[Start of section]

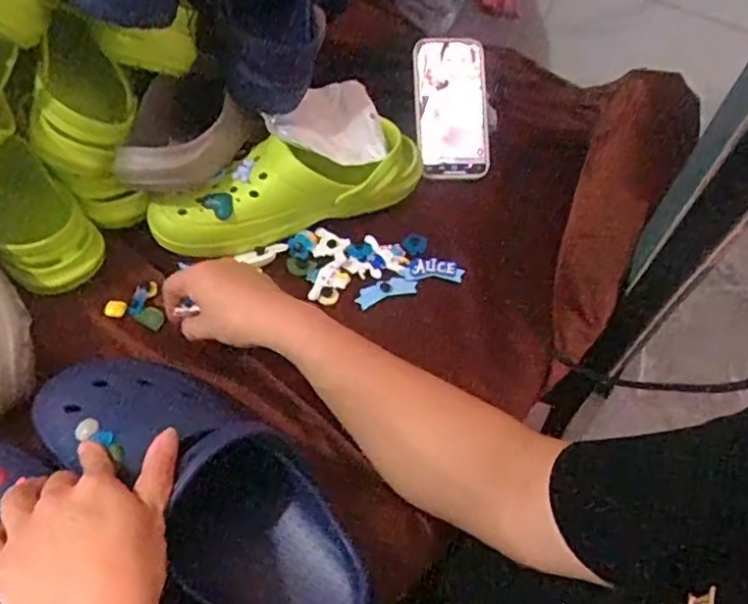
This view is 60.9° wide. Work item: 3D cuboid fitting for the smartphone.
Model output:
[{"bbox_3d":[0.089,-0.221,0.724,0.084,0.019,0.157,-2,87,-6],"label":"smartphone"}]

[End of section]
[Start of section]

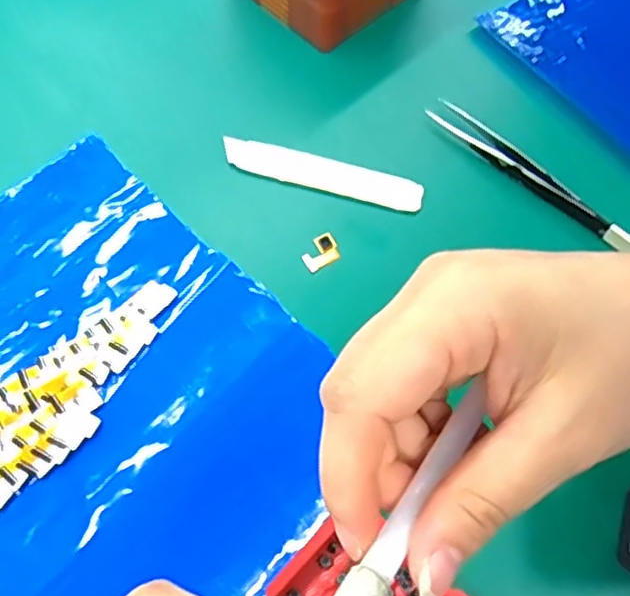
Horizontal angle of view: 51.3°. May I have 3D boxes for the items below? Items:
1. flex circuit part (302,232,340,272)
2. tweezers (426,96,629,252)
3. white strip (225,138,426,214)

[End of section]
[Start of section]

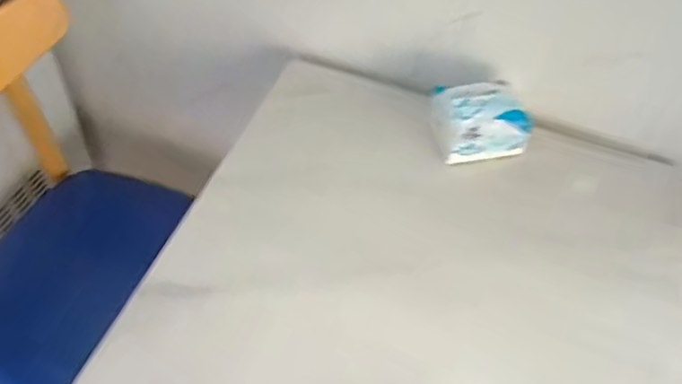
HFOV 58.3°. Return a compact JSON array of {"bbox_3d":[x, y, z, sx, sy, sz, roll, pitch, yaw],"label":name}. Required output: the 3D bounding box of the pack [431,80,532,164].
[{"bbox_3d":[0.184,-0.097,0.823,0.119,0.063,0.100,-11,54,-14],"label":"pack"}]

[End of section]

▶ [AIM OF THE EXERCISE]:
Could you reproduce exactly the lines of the entries above, from the one with "Horizontal angle of" through the one with "3. white strip (225,138,426,214)", and nothing else?

▶ [ANSWER SPACE]:
Horizontal angle of view: 51.3°. May I have 3D boxes for the items below? Items:
1. flex circuit part (302,232,340,272)
2. tweezers (426,96,629,252)
3. white strip (225,138,426,214)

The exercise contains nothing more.